Liz Studer

PhD Candidate


Teaching Philosophy

Science as a Way of Knowing
by Liz Studer
My path to becoming a scientist was always clear, it’s what I’ve felt passionate about for as long as I can remember and it makes me feel like I can influence the world in an impactful way through my research. With this in mind, when I entered academia, I, like many others, assumed that teaching would be a second priority; a necessary evil that came begrudgingly after my research duties were completed. To my surprise, I had a very different experience from the start.
Before the semester’s start, the new TA’s were encouraged to relate our research to our new students so that they could get to know us.  After the introductions and I described my costal beetle research, the question came, “Why do you study insects?”
The discussion that followed was something I hadn’t planned or expected. The students were interested in not only my research but the environment in which the beetles lived. The students later told me that my enthusiasm had opened their eyes to something “as gross as bugs.” The next class a prideful student told me, “I saw a bug in my bathtub but I took it outside in a cup instead of smashing it!” I realized in that moment that there is a scientist in every student, regardless of their future goals or interests. Their curiosity about insects and willingness to open their minds to new ideas was refreshing.
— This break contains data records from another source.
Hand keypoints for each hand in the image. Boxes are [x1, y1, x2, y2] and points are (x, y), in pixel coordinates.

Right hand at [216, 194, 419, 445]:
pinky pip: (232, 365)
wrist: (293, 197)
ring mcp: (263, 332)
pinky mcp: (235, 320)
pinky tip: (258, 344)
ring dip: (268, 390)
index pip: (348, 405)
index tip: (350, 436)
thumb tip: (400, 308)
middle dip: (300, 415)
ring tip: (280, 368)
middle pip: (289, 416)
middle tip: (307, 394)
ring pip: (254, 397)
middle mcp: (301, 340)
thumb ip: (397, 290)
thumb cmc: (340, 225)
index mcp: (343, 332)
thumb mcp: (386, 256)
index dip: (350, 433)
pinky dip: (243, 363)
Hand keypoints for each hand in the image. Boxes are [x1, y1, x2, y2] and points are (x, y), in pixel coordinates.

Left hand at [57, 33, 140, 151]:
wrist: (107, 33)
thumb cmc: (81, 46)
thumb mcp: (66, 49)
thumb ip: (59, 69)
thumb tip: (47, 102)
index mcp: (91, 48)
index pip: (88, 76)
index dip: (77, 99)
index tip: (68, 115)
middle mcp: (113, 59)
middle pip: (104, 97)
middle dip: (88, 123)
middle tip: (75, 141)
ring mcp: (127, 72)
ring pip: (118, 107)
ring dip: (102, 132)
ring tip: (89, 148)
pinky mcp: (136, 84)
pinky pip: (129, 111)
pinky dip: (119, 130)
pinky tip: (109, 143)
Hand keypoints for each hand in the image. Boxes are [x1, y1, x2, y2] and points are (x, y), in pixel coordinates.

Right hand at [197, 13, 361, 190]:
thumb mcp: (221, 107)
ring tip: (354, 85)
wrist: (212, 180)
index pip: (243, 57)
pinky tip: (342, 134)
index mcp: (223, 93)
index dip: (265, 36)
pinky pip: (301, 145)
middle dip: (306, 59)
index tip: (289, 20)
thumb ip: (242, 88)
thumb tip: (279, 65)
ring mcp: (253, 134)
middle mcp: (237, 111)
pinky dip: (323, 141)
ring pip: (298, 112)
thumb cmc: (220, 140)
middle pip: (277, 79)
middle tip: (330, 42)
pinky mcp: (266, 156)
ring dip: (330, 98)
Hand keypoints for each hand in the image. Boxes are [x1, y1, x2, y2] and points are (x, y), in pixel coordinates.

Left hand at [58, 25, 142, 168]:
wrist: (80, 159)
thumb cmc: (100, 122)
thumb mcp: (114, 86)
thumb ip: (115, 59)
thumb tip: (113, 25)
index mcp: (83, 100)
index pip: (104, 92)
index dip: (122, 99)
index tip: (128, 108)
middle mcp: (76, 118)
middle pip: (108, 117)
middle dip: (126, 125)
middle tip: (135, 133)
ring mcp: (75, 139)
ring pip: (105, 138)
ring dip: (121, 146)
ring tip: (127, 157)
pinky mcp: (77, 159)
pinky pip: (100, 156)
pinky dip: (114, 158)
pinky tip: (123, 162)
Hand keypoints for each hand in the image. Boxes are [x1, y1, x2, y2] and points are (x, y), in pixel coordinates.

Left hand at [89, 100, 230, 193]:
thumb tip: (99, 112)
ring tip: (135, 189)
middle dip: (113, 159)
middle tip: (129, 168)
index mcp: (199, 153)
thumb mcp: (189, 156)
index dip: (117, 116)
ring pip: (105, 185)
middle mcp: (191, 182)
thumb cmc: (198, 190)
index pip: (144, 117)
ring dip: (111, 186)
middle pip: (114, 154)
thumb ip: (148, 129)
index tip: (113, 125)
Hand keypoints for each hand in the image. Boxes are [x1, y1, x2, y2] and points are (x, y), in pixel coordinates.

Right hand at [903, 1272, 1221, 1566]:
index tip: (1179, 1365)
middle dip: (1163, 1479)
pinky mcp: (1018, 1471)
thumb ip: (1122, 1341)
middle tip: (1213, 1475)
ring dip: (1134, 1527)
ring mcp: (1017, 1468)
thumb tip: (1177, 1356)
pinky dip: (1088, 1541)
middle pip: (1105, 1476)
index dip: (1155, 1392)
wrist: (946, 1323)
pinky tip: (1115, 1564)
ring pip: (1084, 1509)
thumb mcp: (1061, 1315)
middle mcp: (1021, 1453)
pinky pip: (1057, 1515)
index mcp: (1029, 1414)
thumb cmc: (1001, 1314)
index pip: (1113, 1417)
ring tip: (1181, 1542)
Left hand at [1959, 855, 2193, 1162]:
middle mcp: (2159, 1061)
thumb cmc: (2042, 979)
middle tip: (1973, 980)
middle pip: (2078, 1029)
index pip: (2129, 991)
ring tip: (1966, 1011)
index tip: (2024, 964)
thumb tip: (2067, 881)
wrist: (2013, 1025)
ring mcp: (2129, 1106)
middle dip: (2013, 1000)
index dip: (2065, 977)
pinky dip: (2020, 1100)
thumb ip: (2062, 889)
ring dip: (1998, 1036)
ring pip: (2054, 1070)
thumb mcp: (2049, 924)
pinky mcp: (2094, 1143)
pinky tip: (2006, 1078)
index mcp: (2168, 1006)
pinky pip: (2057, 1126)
I decided that it was my responsibility as a scientist to communicate my research in a way that students could understand, not only to share my love of the subject, but to give them the knowledge that would give them the tools to make informed decisions about the environment and their futures. Through my experiences, I’ve come to realize that there are three main skills that I aim to impart:
1) The ability to examine the natural world and make predictions based on their observations
Observational skills are not inherently instilled in everyone, however, can be learned and honed through practice. In my class, students are presented with various organisms many have never seen. I ask them to explore their curiosity and develop it into conductible experiments. I ask them to think about the organism’s behaviors and how these may be affected by the environment or competition. Students, later in the semester, cultivate their ideas into a full-fledged research experiment in which they design, conduct, and present their results.  This in turn creates active participants in their education as they take hold of their own learning path. By traversing their own questions, predicting results based on observations, and leading their own experiments, these students practice not only practice detail oriented observational skills, but they complete a personalized and rewarding student centered learning process.
2) The skills to evaluate data to test predictions
Evaluating the world is important, not only for scientists, but for responsible members of society. In a polluted sea of popular media articles it is essential that students develop the critical thinking skills necessary to evaluate information and develop informed decisions about nature, politics, and culture. I emphasize the ability to read and understand peer reviewed articles. Students then have the necessary tools to read popular media and compare it to the source materials to determine the level of over-dramatization presented by the media. Furthermore, I teach basic statistics, which allows them to evaluate their own data in class from their experiments, and allows them to evaluate statistics they see reported in the media. This not only gives them the skills to critically think about popular media but it helps show them the relevance of science in their lives. 
3) The capability to communicate these results to their peers and the public
Communication is the most important skill that any student will ever learn in college. It is transferable to every career path and is essential for initially landing jobs. Because of its importance and the pressure associated with public speaking, many students are terrified of it. To try to reduce stress associated with speaking in front of a live audience, I designed an innovative project called a video abstract. My students created videos under 10 minutes that described their student experiment, why it’s relevant, and their major results and findings. This allows them to summarize their experiment in a low stress, creative, unconventional, and enjoyable way. Additionally, the students write research papers in a scientific article format, reinforcing what they learned about scientific writing, communication, and presentation of results.
Science as a way of knowing
I approach teaching with the goal of imparting scientific skills that are invaluable in not only science but also to other career paths as well. Most obviously, critical thinking is a must have for all fields, but possessing basic observation skills and the ability to interpret the media are essential for all responsible members of our society especially with the complicated political issues at hand and the deluge of information on the internet. Furthermore, I try to teach my students how to learn, in contrast to content memorization by, using skills to make learning an individual priority. I aim to impart science on students as an individual process of learning and figuring out the world around them. Therefore, students can evaluate their own observations and predictions to make informed decisions about their world.